* Source extract
UI slowdown over time

Hi team
I have a strange problem that I’m struggling to diagnose.

I have a helper app with a small UI that shows as a small window unless I mouse over it. When you do it shows more information and quite a few more controls. The app does quite a lot in the background from sending Socket comms to shell commands etc.

The issue I have is that the app behaves really well for the first hour or two but then starts to slow down the UI updates over time. If left on overnight when mousing over the window, the controls show as white and can take 10-15 seconds to update and show correctly.
Memory usage and cpu usage are both staying low so I don’t suspect a memory leak and I’m not appending text to text boxes etc.

Any suggestions on how to track down the slowdown?

Running on windows using any compiler over the past few years.

you could output data from runtime
https://documentation.xojo.com/api/language/runtime.html#runtime-objectcount

i remember some mouse events are fired very often and not just once as you may be expected.

* Saved entries

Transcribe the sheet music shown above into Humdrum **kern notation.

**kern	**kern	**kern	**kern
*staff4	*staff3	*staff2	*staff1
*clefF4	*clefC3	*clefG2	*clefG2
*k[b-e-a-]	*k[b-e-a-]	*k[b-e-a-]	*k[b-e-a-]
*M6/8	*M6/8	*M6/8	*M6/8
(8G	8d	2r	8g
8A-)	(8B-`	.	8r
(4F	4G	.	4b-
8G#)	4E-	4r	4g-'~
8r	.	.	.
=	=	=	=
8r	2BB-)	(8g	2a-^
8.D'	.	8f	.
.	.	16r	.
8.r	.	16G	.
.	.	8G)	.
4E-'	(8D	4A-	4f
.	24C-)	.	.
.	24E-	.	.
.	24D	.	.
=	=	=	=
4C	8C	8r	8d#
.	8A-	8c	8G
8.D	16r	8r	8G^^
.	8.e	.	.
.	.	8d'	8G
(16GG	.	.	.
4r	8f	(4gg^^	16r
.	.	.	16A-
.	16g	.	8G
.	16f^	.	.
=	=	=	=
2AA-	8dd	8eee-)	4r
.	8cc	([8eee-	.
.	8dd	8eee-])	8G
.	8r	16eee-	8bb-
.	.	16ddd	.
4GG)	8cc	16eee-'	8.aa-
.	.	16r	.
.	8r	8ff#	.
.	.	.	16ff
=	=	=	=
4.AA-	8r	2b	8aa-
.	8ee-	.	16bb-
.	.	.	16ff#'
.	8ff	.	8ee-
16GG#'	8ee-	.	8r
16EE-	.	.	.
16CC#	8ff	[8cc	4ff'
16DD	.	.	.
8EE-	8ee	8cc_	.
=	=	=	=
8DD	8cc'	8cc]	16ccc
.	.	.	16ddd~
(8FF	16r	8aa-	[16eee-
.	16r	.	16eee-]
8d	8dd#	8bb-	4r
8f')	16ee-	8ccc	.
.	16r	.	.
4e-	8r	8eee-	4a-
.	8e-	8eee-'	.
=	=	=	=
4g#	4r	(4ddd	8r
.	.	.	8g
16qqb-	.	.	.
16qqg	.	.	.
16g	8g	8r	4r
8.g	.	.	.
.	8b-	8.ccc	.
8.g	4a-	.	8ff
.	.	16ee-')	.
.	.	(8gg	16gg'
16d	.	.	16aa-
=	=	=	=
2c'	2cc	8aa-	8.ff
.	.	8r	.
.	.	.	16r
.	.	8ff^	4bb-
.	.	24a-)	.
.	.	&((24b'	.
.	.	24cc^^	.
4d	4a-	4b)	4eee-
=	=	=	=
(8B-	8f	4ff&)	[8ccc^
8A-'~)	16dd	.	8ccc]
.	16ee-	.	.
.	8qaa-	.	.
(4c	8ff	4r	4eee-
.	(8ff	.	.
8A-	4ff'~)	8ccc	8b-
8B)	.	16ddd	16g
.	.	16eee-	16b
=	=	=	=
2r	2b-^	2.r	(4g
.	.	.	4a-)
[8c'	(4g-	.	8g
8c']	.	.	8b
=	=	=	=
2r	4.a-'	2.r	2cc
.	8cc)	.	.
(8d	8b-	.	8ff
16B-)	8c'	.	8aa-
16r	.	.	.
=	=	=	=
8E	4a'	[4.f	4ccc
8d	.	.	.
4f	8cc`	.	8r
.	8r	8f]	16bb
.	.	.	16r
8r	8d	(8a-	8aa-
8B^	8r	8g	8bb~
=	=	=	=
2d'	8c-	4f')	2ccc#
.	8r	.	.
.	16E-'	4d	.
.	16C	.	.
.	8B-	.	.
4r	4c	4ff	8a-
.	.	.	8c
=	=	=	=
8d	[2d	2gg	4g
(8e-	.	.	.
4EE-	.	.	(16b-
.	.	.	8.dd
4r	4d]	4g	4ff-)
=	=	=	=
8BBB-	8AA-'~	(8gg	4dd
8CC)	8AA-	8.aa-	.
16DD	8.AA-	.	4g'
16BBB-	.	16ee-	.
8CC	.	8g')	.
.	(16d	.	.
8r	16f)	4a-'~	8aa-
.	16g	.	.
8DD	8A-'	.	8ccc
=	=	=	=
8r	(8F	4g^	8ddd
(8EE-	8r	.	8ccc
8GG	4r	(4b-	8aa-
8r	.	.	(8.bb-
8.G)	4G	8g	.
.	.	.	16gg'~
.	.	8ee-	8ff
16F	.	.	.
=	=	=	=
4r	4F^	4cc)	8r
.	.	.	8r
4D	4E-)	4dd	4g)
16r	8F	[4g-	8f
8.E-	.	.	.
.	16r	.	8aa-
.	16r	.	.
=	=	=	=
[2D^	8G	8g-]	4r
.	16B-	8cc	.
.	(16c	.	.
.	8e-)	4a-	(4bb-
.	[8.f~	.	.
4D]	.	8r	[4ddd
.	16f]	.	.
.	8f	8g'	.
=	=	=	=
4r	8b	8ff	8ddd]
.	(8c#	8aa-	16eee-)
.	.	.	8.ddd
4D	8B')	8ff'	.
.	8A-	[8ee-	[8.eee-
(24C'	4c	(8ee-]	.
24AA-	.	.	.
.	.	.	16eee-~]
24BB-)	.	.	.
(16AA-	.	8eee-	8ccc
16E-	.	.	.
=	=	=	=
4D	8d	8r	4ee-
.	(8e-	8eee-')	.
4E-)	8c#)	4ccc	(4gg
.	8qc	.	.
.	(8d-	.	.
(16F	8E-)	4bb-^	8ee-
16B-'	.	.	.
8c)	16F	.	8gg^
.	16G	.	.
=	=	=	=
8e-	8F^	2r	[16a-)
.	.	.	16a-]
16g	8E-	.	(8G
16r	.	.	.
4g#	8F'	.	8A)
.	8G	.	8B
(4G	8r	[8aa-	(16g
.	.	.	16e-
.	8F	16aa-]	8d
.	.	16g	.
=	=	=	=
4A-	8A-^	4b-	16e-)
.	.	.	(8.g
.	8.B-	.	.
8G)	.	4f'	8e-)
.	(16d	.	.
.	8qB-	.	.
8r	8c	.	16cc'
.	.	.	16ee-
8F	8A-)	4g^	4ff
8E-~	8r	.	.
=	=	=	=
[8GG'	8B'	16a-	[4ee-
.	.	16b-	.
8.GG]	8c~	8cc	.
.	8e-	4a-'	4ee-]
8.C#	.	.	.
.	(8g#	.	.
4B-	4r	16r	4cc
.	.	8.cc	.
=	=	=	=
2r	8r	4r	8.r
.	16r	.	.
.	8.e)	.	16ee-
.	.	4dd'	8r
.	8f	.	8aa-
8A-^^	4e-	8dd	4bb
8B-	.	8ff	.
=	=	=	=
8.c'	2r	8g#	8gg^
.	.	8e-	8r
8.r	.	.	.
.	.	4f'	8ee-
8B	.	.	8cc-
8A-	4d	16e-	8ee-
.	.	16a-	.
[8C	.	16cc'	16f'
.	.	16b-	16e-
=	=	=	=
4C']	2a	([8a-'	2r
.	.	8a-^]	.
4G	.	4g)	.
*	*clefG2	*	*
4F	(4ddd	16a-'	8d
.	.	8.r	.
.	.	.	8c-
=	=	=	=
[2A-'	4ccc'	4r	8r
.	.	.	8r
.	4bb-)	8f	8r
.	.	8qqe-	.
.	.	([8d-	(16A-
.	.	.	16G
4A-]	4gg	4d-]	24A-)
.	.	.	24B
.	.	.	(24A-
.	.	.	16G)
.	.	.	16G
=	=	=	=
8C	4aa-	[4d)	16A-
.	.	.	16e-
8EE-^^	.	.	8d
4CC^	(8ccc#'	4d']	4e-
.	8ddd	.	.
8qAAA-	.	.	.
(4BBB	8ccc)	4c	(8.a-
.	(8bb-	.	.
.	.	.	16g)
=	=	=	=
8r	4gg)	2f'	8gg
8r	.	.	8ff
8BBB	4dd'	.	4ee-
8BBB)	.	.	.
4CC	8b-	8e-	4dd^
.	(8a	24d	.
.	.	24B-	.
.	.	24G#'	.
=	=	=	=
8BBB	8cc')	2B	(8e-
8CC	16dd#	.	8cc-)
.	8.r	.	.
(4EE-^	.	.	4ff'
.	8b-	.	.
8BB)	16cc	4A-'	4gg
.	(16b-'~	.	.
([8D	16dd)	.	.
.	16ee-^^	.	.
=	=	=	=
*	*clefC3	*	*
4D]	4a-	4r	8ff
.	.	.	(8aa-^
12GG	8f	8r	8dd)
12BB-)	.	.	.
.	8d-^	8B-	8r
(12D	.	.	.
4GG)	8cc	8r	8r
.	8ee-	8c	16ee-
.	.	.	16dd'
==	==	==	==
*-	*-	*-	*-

* Directions
Could you rewrite the UI slowdown post starting at "The issue I" and ending at "may be expected.", with "overnight" changed to "for a full day"? The rows are material kept apart from the text about the UI slowdown.

* Response to this task
The issue I have is that the app behaves really well for the first hour or two but then starts to slow down the UI updates over time. If left on for a full day when mousing over the window, the controls show as white and can take 10-15 seconds to update and show correctly.
Memory usage and cpu usage are both staying low so I don’t suspect a memory leak and I’m not appending text to text boxes etc.

Any suggestions on how to track down the slowdown?

Running on windows using any compiler over the past few years.

you could output data from runtime
https://documentation.xojo.com/api/language/runtime.html#runtime-objectcount

i remember some mouse events are fired very often and not just once as you may be expected.